→ **DOCUMENT SEGMENT**

Start of Block

An unstained bacterial smear

Figure 3.2. An unstained bacterial smear. Unstained bacteria are mostly made of water and are nearly transparent when viewed through a light microscope (pictured on the left). Note that most of the microbes are not visible, but a dust spec in the center of the field of view is visible. Stains cling to the positive and negative charges of bacteria, but do not bind as readily to the background of a slide. They therefore differentiate microbes from their surroundings. Stained bacteria are shown at 40X and 100X in the center and right panels.

Unstained bacteria are practically transparent when viewed using the light microscope and thus are difficult to see as shown in Figure 3-2. The development of dyes to stain microorganisms was a significant advance in microbiology. Stains serve several purposes:

  • Stains differentiate microorganisms from their surrounding environment

  • They allow detailed observation of microbial structures at high magnification

  • Certain staining protocols can help to differentiate between different types of microorganisms.

End of Block

→ **DATA PROVIDED**
Start of Block

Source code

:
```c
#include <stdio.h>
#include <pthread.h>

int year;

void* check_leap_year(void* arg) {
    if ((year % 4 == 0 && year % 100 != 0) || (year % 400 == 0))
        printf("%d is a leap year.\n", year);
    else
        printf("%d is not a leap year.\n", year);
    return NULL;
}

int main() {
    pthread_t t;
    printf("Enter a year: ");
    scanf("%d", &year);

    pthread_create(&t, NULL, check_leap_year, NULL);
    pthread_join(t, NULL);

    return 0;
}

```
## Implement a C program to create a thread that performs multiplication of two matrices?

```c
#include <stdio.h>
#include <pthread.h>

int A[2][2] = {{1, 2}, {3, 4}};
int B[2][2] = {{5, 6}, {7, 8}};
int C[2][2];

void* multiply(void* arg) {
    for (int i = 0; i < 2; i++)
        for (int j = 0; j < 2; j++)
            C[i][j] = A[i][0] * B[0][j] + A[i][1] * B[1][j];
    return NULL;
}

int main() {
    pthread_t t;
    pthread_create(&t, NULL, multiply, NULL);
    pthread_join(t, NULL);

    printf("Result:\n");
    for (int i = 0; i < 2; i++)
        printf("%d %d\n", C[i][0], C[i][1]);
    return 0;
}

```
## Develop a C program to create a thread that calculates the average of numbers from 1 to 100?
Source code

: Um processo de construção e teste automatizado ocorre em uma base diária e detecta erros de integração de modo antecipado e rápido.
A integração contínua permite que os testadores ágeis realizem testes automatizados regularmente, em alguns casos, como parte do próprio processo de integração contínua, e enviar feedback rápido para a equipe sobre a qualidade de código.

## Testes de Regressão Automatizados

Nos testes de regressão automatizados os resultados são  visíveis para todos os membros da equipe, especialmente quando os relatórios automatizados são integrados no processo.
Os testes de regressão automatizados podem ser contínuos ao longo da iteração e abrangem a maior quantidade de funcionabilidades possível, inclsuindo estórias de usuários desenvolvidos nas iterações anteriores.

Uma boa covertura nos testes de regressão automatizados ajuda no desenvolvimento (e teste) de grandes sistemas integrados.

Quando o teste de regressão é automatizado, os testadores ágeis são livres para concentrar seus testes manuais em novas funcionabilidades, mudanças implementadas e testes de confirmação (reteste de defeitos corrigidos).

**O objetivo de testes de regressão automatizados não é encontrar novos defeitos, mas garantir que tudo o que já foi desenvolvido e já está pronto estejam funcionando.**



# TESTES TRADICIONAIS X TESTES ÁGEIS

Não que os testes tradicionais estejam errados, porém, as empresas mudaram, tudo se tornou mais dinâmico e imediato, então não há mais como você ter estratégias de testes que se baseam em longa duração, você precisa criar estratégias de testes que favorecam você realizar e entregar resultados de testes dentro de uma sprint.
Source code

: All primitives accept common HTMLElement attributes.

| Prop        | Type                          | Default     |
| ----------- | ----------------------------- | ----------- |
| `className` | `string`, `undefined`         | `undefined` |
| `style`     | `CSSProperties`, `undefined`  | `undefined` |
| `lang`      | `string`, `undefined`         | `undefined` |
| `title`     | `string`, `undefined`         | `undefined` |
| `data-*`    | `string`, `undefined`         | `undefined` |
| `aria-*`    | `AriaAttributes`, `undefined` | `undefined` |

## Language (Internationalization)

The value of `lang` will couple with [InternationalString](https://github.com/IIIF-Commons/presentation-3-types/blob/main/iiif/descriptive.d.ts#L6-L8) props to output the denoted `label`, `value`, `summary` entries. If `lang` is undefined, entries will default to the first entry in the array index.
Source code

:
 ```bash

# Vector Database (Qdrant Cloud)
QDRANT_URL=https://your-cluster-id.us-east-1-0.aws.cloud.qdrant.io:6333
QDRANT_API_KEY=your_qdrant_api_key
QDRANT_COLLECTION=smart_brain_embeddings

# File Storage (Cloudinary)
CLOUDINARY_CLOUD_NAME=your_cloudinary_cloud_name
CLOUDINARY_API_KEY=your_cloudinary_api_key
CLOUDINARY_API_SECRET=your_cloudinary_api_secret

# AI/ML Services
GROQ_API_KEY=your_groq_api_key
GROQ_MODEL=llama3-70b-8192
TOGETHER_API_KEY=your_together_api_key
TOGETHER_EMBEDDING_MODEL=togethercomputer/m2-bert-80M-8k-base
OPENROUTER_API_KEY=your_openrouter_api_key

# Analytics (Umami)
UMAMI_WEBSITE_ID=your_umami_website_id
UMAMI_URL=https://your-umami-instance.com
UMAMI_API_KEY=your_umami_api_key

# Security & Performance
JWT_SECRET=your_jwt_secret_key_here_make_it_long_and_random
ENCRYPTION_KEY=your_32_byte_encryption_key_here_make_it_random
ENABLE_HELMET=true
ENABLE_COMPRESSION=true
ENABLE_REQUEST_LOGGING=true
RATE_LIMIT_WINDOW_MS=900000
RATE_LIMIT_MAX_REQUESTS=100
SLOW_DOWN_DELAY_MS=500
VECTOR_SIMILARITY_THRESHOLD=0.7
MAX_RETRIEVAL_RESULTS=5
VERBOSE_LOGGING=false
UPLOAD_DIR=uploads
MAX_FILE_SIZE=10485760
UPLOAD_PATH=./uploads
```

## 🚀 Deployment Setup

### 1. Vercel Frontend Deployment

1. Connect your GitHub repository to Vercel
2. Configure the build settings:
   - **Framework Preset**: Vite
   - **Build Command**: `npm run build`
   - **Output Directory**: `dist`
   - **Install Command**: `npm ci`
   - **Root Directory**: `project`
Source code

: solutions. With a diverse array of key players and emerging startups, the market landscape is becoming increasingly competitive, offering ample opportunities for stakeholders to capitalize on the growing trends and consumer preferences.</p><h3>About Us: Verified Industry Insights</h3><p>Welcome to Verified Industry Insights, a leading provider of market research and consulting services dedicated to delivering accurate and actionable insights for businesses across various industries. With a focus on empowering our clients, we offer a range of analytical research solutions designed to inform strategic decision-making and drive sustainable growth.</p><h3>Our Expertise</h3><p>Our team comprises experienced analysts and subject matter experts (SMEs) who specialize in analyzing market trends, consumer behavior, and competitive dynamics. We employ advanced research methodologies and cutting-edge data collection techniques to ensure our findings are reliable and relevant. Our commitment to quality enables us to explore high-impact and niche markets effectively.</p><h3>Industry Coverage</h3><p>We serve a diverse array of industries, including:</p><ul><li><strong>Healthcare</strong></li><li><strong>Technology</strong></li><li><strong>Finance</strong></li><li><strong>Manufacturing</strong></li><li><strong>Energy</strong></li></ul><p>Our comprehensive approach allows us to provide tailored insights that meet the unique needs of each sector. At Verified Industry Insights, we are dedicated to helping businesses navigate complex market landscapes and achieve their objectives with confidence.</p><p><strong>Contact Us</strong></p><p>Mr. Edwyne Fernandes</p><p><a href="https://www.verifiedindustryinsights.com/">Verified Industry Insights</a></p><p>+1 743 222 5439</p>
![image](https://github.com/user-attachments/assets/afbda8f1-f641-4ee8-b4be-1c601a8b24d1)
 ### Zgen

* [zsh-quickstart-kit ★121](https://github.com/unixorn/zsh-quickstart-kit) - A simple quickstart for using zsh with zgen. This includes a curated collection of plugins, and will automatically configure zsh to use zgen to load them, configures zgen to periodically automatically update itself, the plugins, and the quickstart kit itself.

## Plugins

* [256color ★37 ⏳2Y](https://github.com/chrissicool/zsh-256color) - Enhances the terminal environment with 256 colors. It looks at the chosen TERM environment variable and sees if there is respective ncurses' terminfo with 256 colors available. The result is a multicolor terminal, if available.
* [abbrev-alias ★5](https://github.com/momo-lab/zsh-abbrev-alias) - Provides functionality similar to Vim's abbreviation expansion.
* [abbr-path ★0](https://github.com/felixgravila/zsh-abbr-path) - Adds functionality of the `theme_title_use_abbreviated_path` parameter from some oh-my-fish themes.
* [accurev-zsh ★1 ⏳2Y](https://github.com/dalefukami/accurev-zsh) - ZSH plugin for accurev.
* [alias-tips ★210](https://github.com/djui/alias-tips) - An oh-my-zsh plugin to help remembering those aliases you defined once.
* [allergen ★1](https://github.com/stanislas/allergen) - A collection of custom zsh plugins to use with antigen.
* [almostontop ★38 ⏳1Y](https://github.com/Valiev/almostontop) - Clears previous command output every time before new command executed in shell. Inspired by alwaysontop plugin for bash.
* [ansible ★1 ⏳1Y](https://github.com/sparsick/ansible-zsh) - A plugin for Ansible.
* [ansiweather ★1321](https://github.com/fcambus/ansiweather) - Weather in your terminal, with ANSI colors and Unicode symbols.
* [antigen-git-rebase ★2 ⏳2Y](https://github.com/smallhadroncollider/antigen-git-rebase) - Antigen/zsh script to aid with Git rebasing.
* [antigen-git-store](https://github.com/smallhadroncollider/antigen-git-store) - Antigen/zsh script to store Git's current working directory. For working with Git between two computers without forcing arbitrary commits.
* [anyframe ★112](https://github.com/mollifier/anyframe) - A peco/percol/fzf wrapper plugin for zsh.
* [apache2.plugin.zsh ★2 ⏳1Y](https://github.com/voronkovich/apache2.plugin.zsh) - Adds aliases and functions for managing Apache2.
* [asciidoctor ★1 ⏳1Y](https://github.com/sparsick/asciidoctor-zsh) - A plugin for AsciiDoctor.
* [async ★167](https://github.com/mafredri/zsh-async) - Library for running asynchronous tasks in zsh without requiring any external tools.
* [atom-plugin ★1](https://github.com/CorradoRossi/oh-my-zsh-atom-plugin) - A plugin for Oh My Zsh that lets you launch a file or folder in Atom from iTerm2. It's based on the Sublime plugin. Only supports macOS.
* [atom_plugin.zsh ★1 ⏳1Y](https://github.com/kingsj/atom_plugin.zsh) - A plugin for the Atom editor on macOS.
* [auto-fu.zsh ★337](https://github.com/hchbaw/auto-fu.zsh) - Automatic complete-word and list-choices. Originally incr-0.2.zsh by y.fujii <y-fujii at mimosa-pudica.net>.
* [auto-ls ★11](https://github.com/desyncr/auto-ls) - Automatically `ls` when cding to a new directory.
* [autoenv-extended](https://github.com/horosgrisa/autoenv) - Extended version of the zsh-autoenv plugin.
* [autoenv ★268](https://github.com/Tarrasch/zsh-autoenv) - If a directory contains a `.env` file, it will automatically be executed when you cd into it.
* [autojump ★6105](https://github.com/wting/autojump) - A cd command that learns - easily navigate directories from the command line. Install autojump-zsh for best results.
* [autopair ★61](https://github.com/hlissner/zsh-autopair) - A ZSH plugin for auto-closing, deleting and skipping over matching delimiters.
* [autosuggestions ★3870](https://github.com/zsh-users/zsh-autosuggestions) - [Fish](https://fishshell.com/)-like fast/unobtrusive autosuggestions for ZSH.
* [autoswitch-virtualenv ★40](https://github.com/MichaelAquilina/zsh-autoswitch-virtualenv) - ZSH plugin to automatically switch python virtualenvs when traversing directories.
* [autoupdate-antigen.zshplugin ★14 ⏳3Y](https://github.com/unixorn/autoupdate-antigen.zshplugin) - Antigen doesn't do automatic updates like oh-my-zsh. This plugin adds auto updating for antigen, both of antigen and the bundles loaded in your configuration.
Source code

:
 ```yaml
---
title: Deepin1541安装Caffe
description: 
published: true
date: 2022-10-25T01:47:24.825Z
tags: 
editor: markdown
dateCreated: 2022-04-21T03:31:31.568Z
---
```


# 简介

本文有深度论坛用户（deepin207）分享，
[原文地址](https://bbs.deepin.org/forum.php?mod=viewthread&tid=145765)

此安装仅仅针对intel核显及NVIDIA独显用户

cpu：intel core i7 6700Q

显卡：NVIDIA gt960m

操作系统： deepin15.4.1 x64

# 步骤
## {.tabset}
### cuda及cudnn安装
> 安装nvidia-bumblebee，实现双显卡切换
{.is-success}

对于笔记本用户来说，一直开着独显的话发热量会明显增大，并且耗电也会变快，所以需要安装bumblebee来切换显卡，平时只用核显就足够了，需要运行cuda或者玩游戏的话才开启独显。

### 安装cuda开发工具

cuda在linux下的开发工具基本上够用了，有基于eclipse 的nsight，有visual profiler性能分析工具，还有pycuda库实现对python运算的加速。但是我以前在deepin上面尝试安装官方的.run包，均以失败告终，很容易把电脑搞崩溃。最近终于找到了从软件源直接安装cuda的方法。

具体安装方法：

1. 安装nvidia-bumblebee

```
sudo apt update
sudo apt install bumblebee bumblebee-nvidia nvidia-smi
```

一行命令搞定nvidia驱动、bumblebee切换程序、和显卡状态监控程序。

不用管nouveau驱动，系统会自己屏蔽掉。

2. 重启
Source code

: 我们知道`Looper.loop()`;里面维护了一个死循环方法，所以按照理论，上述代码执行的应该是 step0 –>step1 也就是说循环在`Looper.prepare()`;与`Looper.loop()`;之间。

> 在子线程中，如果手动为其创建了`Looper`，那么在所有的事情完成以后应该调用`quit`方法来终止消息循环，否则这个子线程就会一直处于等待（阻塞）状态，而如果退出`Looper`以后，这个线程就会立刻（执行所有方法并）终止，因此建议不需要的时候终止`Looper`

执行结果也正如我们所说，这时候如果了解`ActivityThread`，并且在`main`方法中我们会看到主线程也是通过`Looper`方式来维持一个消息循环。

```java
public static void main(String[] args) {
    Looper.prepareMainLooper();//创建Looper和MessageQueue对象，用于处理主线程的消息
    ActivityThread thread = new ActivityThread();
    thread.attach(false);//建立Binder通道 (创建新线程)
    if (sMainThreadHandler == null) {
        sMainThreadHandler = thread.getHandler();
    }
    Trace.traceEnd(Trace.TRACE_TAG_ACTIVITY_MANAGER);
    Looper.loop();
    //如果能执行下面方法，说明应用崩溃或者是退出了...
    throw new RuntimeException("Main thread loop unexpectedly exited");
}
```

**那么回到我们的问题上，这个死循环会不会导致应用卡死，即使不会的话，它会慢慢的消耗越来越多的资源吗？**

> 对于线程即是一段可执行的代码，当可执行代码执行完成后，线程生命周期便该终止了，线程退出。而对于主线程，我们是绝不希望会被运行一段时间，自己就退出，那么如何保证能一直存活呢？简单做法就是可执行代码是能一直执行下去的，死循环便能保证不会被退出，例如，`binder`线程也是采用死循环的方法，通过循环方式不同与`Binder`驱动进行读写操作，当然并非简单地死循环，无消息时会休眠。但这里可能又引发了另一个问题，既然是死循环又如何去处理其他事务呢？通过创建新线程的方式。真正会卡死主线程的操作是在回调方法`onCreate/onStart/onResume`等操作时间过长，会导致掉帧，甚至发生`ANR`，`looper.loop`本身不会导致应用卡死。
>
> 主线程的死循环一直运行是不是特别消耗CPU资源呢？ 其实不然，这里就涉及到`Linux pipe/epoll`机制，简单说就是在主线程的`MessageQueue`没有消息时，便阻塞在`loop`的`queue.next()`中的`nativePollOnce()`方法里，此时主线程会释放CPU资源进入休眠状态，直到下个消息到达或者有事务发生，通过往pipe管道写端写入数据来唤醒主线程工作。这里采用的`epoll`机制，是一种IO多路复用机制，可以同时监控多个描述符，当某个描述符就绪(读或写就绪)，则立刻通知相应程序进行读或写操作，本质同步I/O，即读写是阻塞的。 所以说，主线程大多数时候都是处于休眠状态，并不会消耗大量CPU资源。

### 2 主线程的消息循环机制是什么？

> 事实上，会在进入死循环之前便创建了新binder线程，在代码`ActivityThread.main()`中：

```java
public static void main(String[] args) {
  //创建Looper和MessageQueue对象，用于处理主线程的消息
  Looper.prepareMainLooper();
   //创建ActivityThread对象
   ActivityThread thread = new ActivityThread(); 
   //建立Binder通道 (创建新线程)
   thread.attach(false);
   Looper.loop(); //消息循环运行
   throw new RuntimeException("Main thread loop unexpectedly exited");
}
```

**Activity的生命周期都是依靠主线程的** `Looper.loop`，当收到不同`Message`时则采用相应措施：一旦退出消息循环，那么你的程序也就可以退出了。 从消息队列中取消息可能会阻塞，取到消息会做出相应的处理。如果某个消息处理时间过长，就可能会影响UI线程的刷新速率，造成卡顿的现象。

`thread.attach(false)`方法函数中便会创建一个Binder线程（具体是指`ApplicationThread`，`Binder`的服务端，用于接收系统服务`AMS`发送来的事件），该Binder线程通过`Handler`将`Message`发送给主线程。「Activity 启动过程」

End of Block

→ **TO DO**
1/ Please list the purposes of stains that the bacterial staining text gives in its bulleted list.
2/ Pick up the bacterial staining text after its final sentence and continue it.

→ **TASK-BY-TASK OUTPUTS**
1/
- Stains differentiate microorganisms from their surrounding environment
- They allow detailed observation of microbial structures at high magnification
- Certain staining protocols can help to differentiate between different types of microorganisms

2/
Most dyes consist of two functional chemical groups as shown in Figure 3-3. The chromophore group, which give dyes their characteristic color; and the auxochrome group, containing an ionizable chemical structure, which helps to solubilize the dye and facilitates binding to different parts of microorganisms. Previously, dyes were classified as acidic or basic, depending upon whether the pigment was negatively or positively charged at neutral pH. More accurately, dyes can be referred to as anionic (-) or cationic (+) and this is the convention that will be used in this manual. Cationic dyes (crystal violet, methylene blue) will react with groups on bacteria that have a negative charge. Anionic dyes (eosin, nigrosine) will react with groups that have a positive charge. Since most bacteria have many positive and negative groups in their cell walls and other surfaces, they will react with both cationic and anionic dyes.

The structure of crystal violet

Figure 3.3. The structure of crystal violet. The auxochrome groups of crystal violet is the charged carbon in the center of the molecule. This is typically neutralized by a Cl- ion. The chromophore group consists of the three benzene rings and the central carbon. These structures readily absorb light.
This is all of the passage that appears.